Passengers use smartphones while sitting on a platform at a railway station in Mumbai
The ban is the first time that India has ordered the mass removal of foreign apps © Dhiraj Singh/Bloomberg

India has banned 59 of China’s biggest mobile phone apps, including TikTok and WeChat, on the grounds that they pose a threat to the country’s security.

The Ministry of Electronics and Information Technology accused the apps collectively of breaching the privacy of Indian users and mining their data.

“The compilation of these data, its mining and profiling by elements hostile to national security and defence of India [ . . . ] is a matter of very deep and immediate concern which requires emergency measures,” it said.

Apple said it was reviewing the situation but that it was likely to comply with any order to remove the apps from its App Store. Google did not immediately respond to a request for comment.

The ban is the first time that India has ordered the mass removal of foreign apps and comes after the death of 20 Indian soldiers earlier this month in a brutal brawl with People’s Liberation Army troops, an incident that has inflamed anti-China sentiment.

“I’ve not seen something at this scale,” said Apar Gupta, executive director of the Internet Freedom Foundation in New Delhi. “A precedent exists only towards blocking smaller websites and blogs with secessionist writings.”

It will come as a particular blow to TikTok, which has more than 200m users in India and counts it as its biggest overseas market. The viral social video app had already been temporarily banned in April last year for “degrading culture and encouraging pornography”.

A TikTok spokesperson said: “Our team of around 2,000 employees in India is committed to working with the government to demonstrate our dedication to user security and our commitment to the country overall.”

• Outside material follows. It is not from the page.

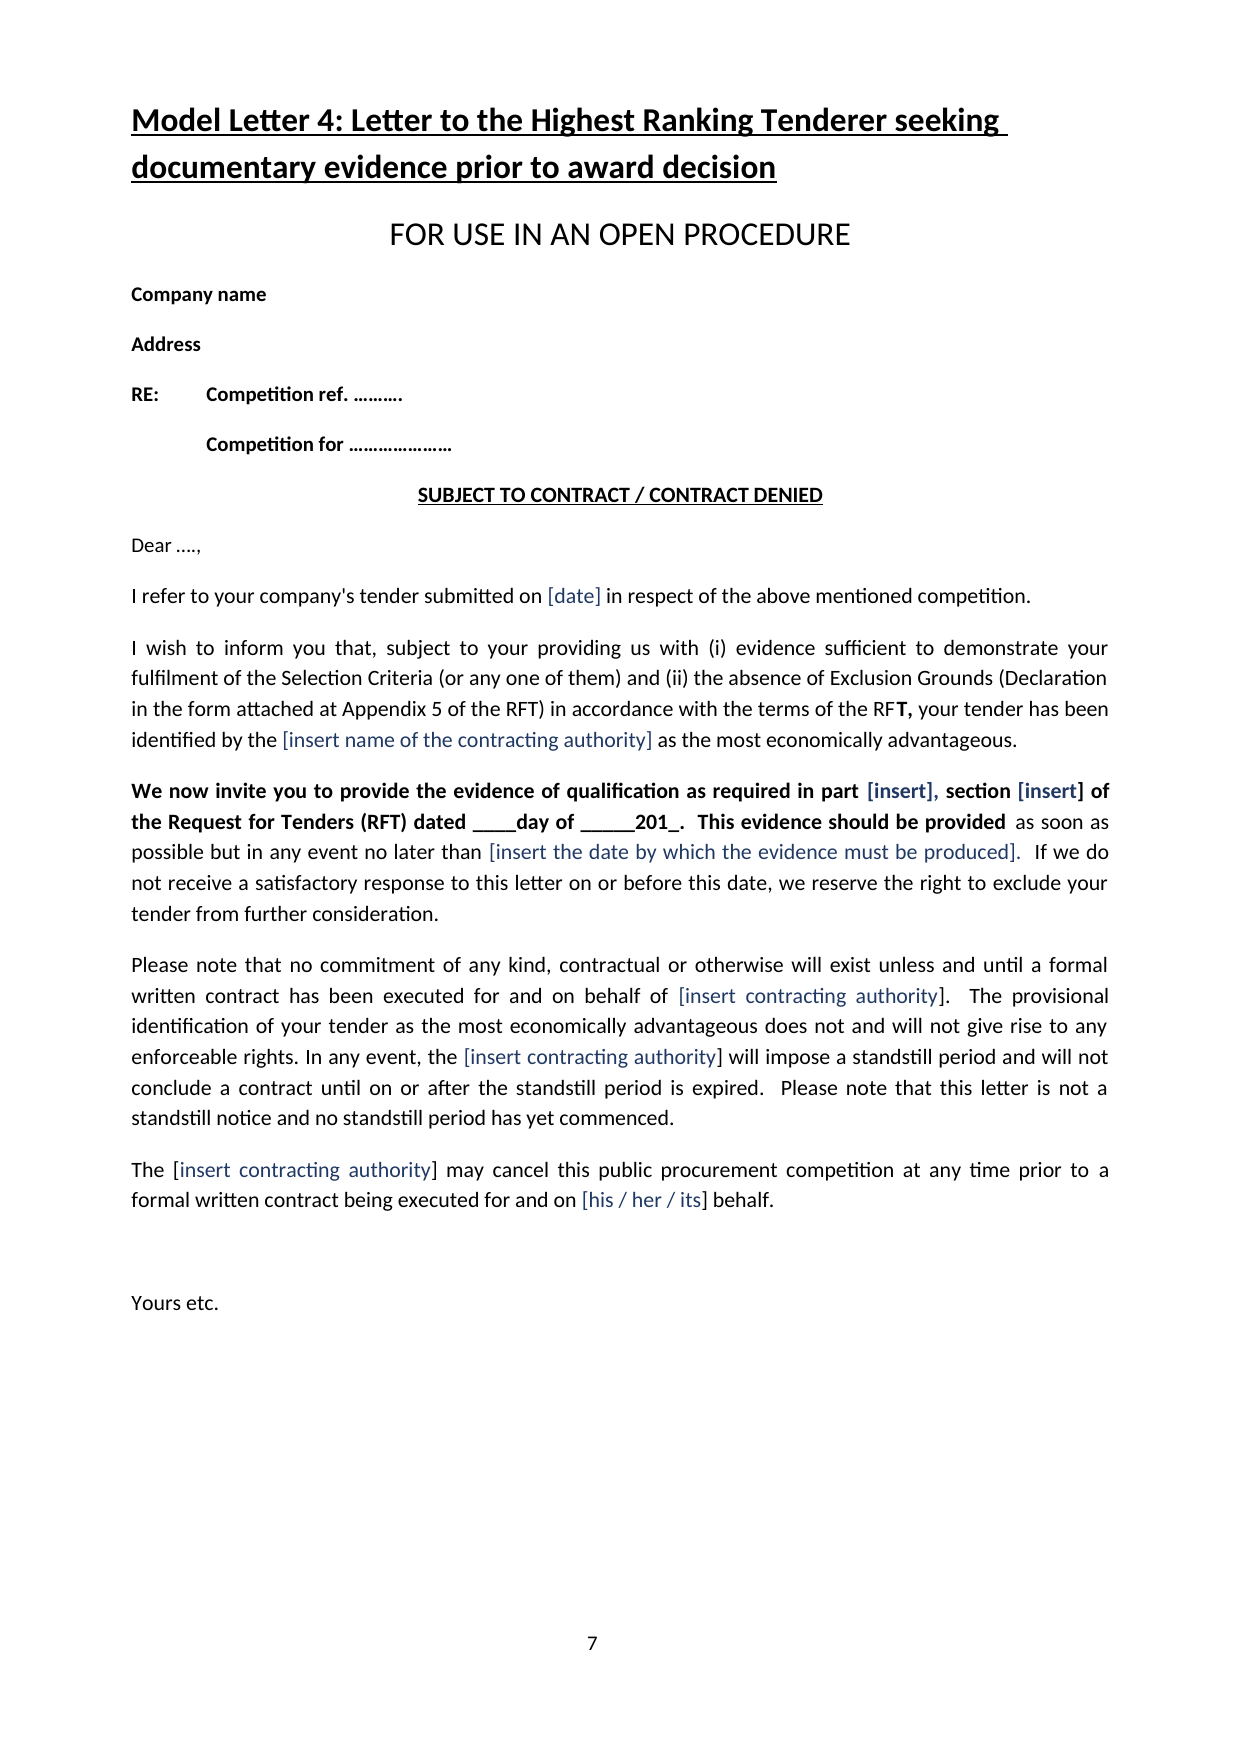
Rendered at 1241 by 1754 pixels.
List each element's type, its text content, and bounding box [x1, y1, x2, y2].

In a separate subsequent statement, TikTok India said that it “continues to comply with all data privacy and security requirements under Indian law and [has] not shared any information of our users in India with any foreign government, including the Chinese government. Further if we are requested to in the future we would not do so.”

For years, India and China had looked past long-simmering border issues to focus on deepening economic ties, but the latest violence has forced the dispute back into the spotlight.

New Delhi has delayed the clearance of Chinese imports at ports and airports, frustrating manufacturers of mobile phones and other telecoms equipment that rely on imported Chinese components.

“It sends a strong message that Indian government walks the talk and will not think twice before taking a drastic and major step such as this,” said Jayanth Kolla, founder of consultancy Convergence Catalyst, speaking from Bangalore.

“It is a political narrative, tied into the national security rhetoric and nationalism at a higher level.”

Apprehension over Chinese investment in India had been growing even before the border dispute. In April, New Delhi tightened foreign investment rules to block “opportunistic takeovers” by its neighbours, fearing that stressed Indian companies would be targeted as the coronavirus pandemic disrupted the economy.